Alexander Reid
Professor Arrington
English 1102
14 February, 2016
Summary of The Tunnel (on p.57)
The Tunnel by Margaret Morton is a part of “The Architecture of Despair” and ongoing photographic documentation by Morton of the lives of the homeless in New York City and how they survive and make their living. This entry in this project centers specifically on the homeless community that occupies the abandoned Amtrak tunnel that stretches from 72nd street to 123rd street from Riverside Park to the Hudson River. Morton starts off describing the history of this tunnel and the land it occupies, saying “The mud flats along the Hudson River were occupied by squatters when the Hudson River Railroad arrived in the mid-1800s. (Morton, ix)” Once the railroad was built, the area became a shanty town that fed on the garbage dumped there by the Sanitation Department. In 1934, in order to gentrify the mud flats into a stylish strip for residents of the nearby apartments, the garbage dumping was ceased and the railroad tracks were covered with a concrete tunnel to conceal “the dirt of the dense black smoke of the diesel engines and the odor of carloads of pigs and cattle en route to the slaughter house (Morton, ix)”. The tunnel was outfitted with concrete structures for use by railroad personnel. Once shipping methods had advanced to the point of making rail shipping no longer viable, the tunnel was largely abandoned and occupied once again by a community of homeless people who took shelter there.
The text is organized by chapters labeled with different areas of the tunnel,
which are then broken down into sections which recount the stories of the residents of those areas. In the first chapter “The north gate”, the reader is introduced to the most recurrent character, Bernard Monte Isaac. Nearly every subsequent interviewee is a friend or acquaintance of Bernard and most were invited to live in the tunnels by Bernard himself. In the acknowledgements, Morton thanks Bernard for acting as her guide throughout the length of the tunnel between 1991 and 1995 while she was compiling pictures and interviews for this book. Bernard and some of the other residents lived in the concrete structures built for railroad employees and have cleaned them out and intricately decorated their own personal spaces to make them more of a home. There is also plenty of graffiti, with some of the pieces being random and haphazard and others being full murals by recognized artists that are subsequently named and credited in the acknowledgements at the end of the book. There are many common themes among the stories, especially when discussing different ways of surviving in the tunnels.
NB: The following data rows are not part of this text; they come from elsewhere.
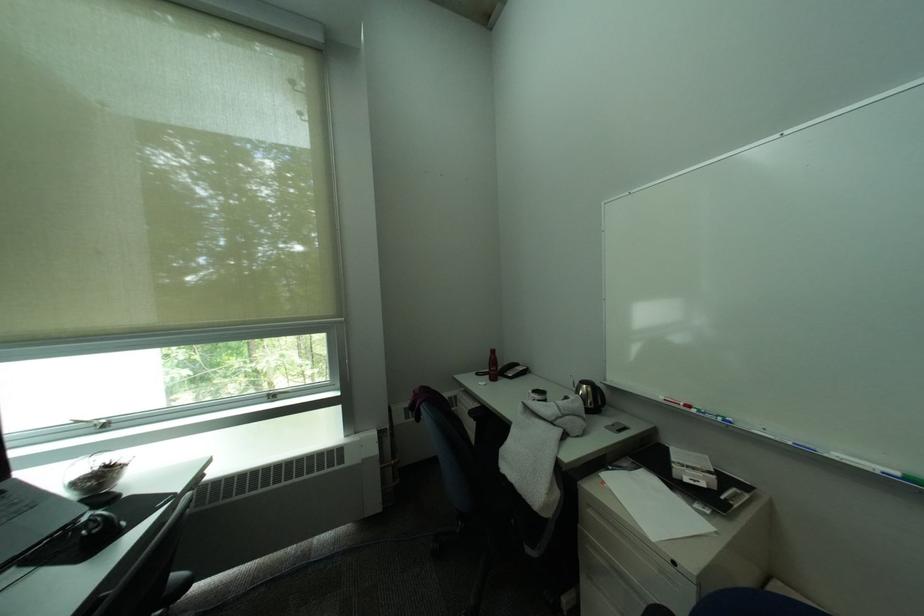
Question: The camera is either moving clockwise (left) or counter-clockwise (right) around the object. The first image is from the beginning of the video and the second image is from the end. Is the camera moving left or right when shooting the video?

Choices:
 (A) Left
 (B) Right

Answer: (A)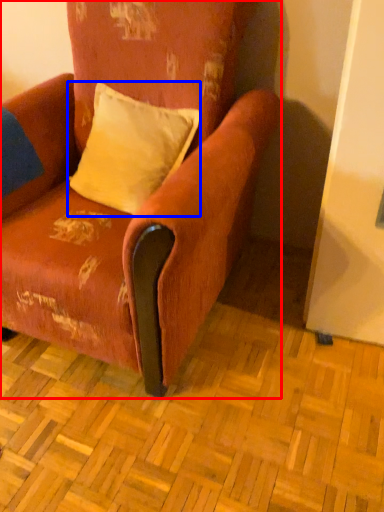
Question: Which object appears closest to the camera in this image, chair (highlighted by a red box) or pillow (highlighted by a blue box)?

Choices:
 (A) chair
 (B) pillow

Answer: (A)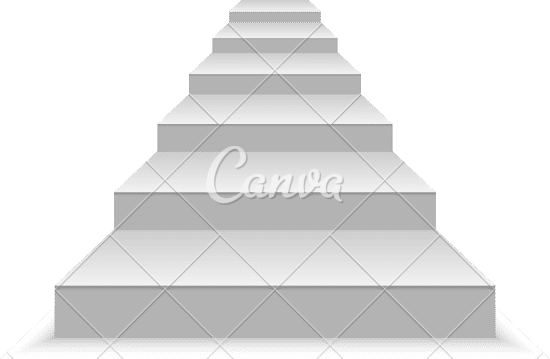
Locate an element on the screen. stairs is located at coordinates (278, 7), (280, 35), (254, 66), (287, 102), (300, 160), (214, 246).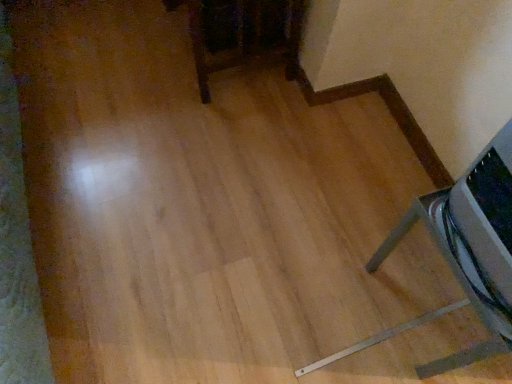
The width and height of the screenshot is (512, 384). What are the coordinates of `free space below metallic silver speaker at lower right, arranged as the first furniture when viewed from the right (from a real-world perspective)` in the screenshot? It's located at (433, 305).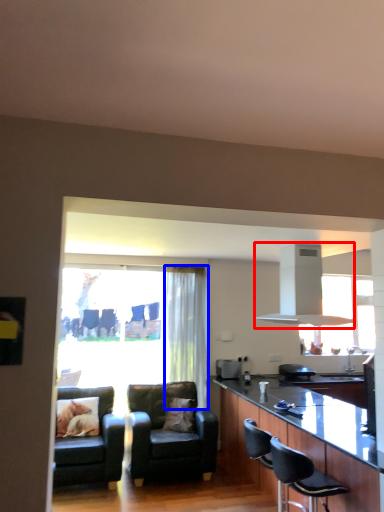
Question: Which point is closer to the camera, exhaust hood (highlighted by a red box) or curtain (highlighted by a blue box)?

Choices:
 (A) exhaust hood
 (B) curtain

Answer: (A)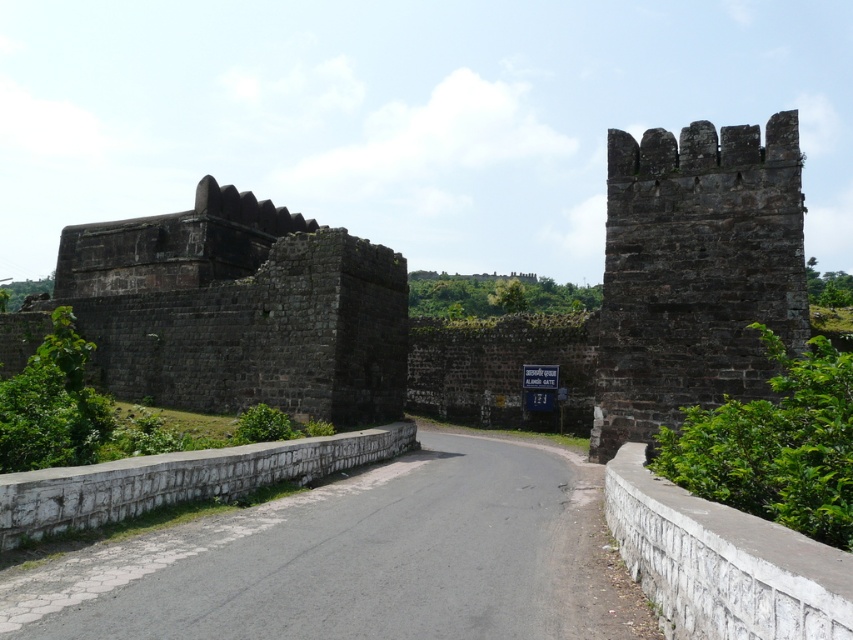
Question: Which point is farther to the camera?

Choices:
 (A) (265, 230)
 (B) (112, 467)
 (C) (680, 177)

Answer: (A)

Question: Which object appears closest to the camera in this image?

Choices:
 (A) white stone wall at lower center
 (B) dark stone wall at center

Answer: (A)

Question: Among these objects, which one is farthest from the camera?

Choices:
 (A) white stone wall at right
 (B) dark brown stone tower at right
 (C) dark stone wall at center
 (D) white stone wall at lower center

Answer: (C)

Question: Can you confirm if dark brown stone tower at right is wider than white stone wall at lower center?

Choices:
 (A) yes
 (B) no

Answer: (B)

Question: Does dark stone wall at center appear on the left side of dark brown stone tower at right?

Choices:
 (A) no
 (B) yes

Answer: (B)

Question: Can you confirm if dark brown stone tower at right is wider than white stone wall at right?

Choices:
 (A) yes
 (B) no

Answer: (A)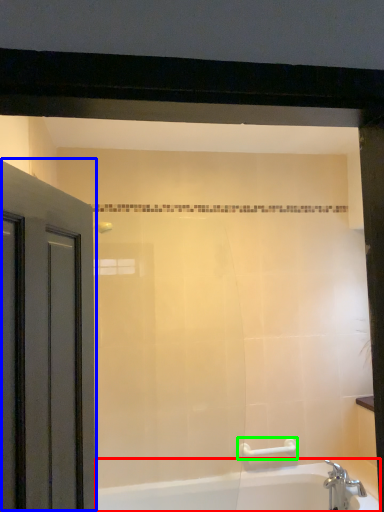
Question: Which object is positioned closest to bathtub (highlighted by a red box)? Select from door (highlighted by a blue box) and towel bar (highlighted by a green box).

Choices:
 (A) door
 (B) towel bar

Answer: (B)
Nearly everyone talks about having to collect cans to return to stores, going to soup kitchens, churches and shelters for food and going up to the surface to scavenge wood out of dumpsters for fuel to keep warm during the winter months. This a very fascinating piece of literature chronicling a piece of New York culture that is literally and figuratively underground. This book would be useful to anyone looking to further research the built environment and how it creates little enclave communities like this one that almost exist in their own separate worlds from the rest of society.